The light of God, sealed up in darkness,
For they dared not release her, for fear of what might follow,
Nor could they kill her, for they knew not how.
They had kept Eve prisoner since the beginning of time and Liv had set her free, but not for long.
Soon have you home again
, the man had said. They were both being taken to the Citadel to be sealed back up in darkness.
Brother Gardener moved through the cool, dark corridors of the mountain carrying the warmth of his recent work with him. He could smell the woodsmoke from the fire, still feel the heat of it licking his skin.
He had been up since before dawn, organizing his staff into a team of eight, each armed with saws and pruning shears. They had started at one end of the garden and moved through it, combing every tree and cutting as deep as they dared wherever they found the blight. At first it had seemed to be the oldest trees that were the worst affected, but as they progressed through the orchard they began to find signs of it creeping into the leaves and branches of younger specimens too.
Again he had taken it upon himself to organize the pyre on the firestone, studying each sacrificed limb in the hope that one might provide the key to understanding what had struck the garden. It had also given him the excuse to stay focused on something other than the systematic decimation of his beloved garden. Only when the last diseased branch had been dissected and thrown on the flames had he allowed himself to survey the devastation they had wrought. He had worked in the garden for over forty years, knew every plant and shrub. But he no longer recognized the crippled thing it had become. And when the pyre filled the firestone and raged with the heat of a burning fever he still had no clue as to what had brought the plague, nor what might drive it out again. Exhausted and distraught he had turned away, and sought refuge in the mountain where there was one thing left for him to try.
He stumbled along the corridor now, laying his hand on the uneven stone wall to steady himself, hoping he would not encounter anyone before reaching the sanctuary of the private chapels where he planned to pour all his pent-up emotion into a heartfelt plea to God to spare his garden. He reached the steps leading to the hall beneath the cathedral cave and almost lost his footing, so weary were his legs from standing all those hours. He felt like he might be sickening with something. He’d had a nose bleed a few hours back and he couldn’t seem to shift the smell of oranges from his nostrils. At the bottom of the stairs was a short, narrow corridor lined on either side with wooden doors, each with a candle beside it, sitting in the congealed wax of thousands of predecessors. Most of them were lit, indicating that a chapel was occupied, but some were not. He headed to one, lit the cold candle from the sputtering wick of a neighbour, then fixed it in place and entered the room.
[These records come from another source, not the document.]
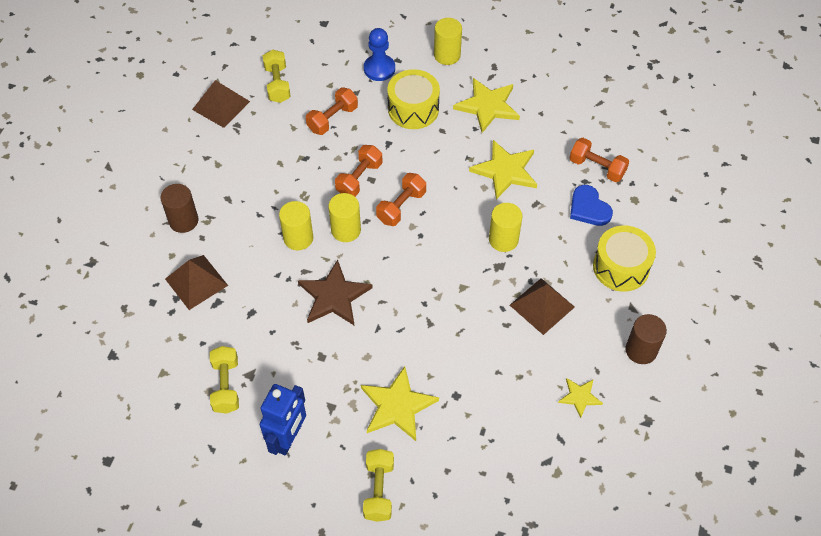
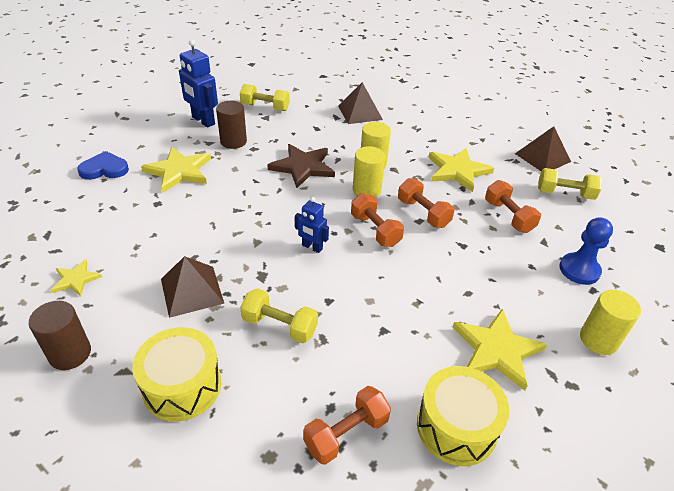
camera: 110 degrees right, 15 degrees down
(183, 221) = (420, 118): brown cylinder -> brown cylinder (233, 141)
(379, 490) = (125, 146): yellow dumbbell -> yellow dumbbell (279, 326)
(413, 109) = (508, 279): yellow drum -> yellow drum (456, 427)
(447, 244) = (312, 247): none -> blue robot
(503, 239) = (291, 291): yellow cylinder -> none
(505, 171) = (384, 328): yellow star -> yellow star (458, 171)
(589, 208) = (286, 391): blue heart -> blue heart (104, 169)

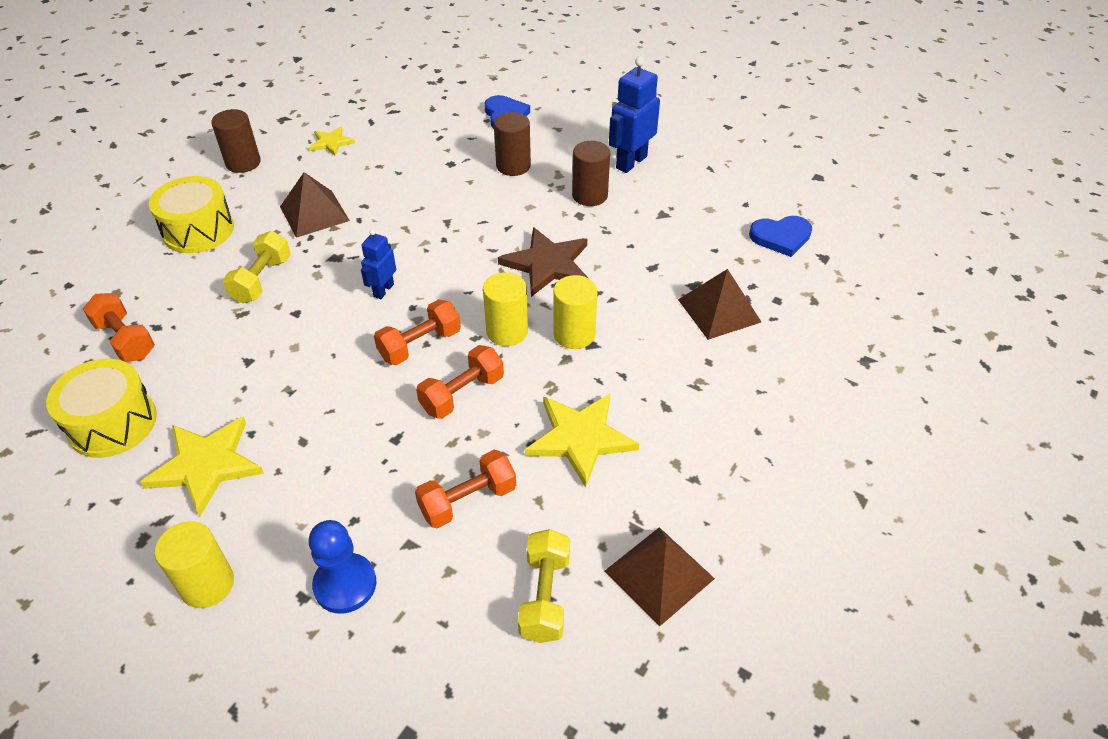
camera: 85 degrees right, 5 degrees up
(179, 171) = (513, 166): yellow star -> brown cylinder
(265, 107) = (690, 209): yellow dumbbell -> none
(302, 84) = (781, 237): none -> blue heart

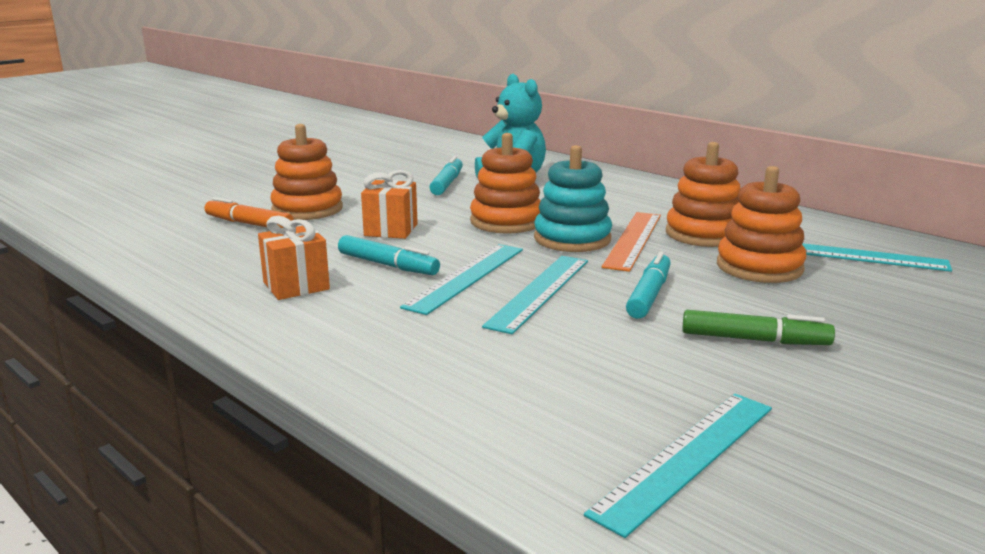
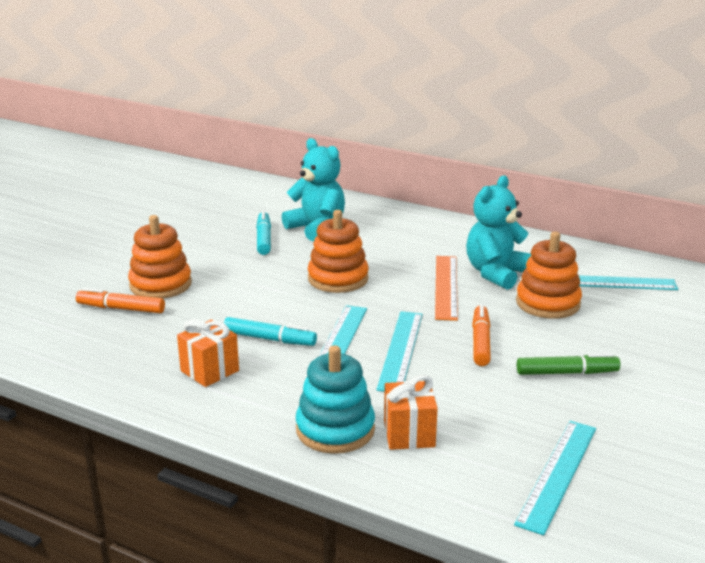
camera: 15 degrees left, 5 degrees up
(391, 230) = (248, 300): orange gift -> orange gift (409, 434)
(572, 239) = (399, 291): turquoise stacking toy -> turquoise stacking toy (335, 429)
(649, 295) = (480, 342): turquoise marker -> orange marker
(704, 234) = (496, 273): orange stacking toy -> turquoise teddy bear

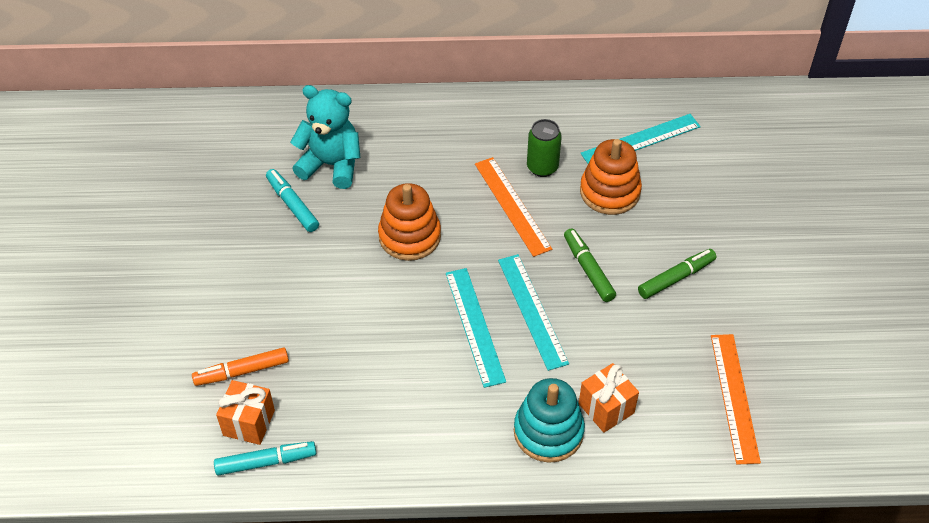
camera: 30 degrees left, 25 degrees up
(160, 285) = (249, 320): orange stacking toy -> none
(209, 371) = (394, 414): orange gift -> orange gift (249, 423)
(269, 339) = (413, 349): turquoise marker -> turquoise marker (266, 462)
(480, 342) = (588, 269): orange marker -> green marker
(496, 273) = (542, 167): turquoise teddy bear -> green can
(558, 474) = (734, 397): turquoise ruler -> orange ruler

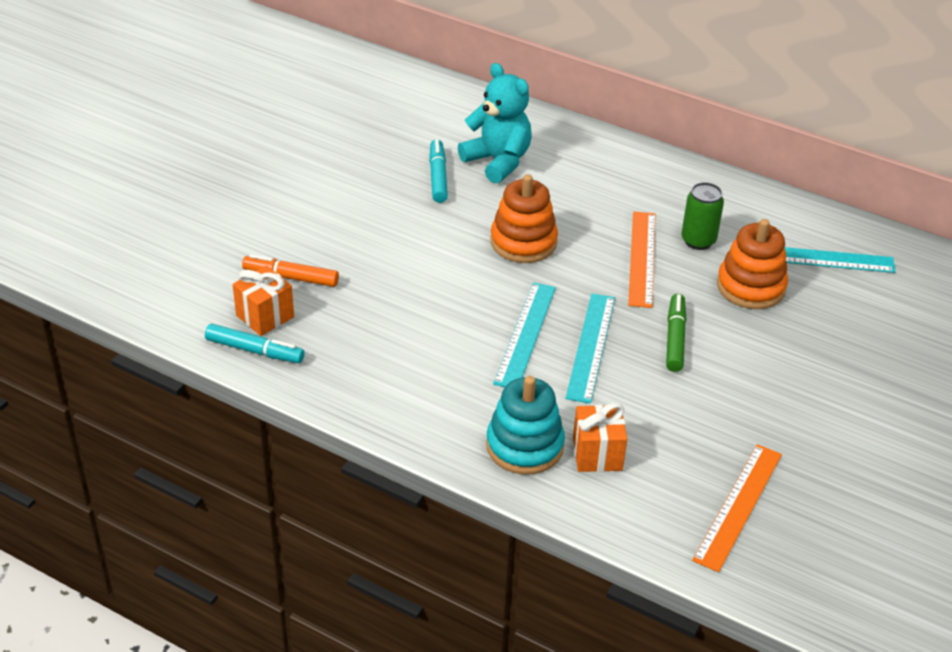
camera: 30 degrees right, 10 degrees down
(676, 278) = (760, 383): green marker -> none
The chapel was little more than a cave cut from solid rock. It was lit by the votive candles of previous visitors, which wavered as he settled in front of them on a floor worn smooth by the knees of the faithful.
The heat continued to cling to him, even here in the cold dark heart of the mountain. He felt his skin prickle beneath his cassock as he knelt and gazed up at the small T-shaped cross resting on the altar stone.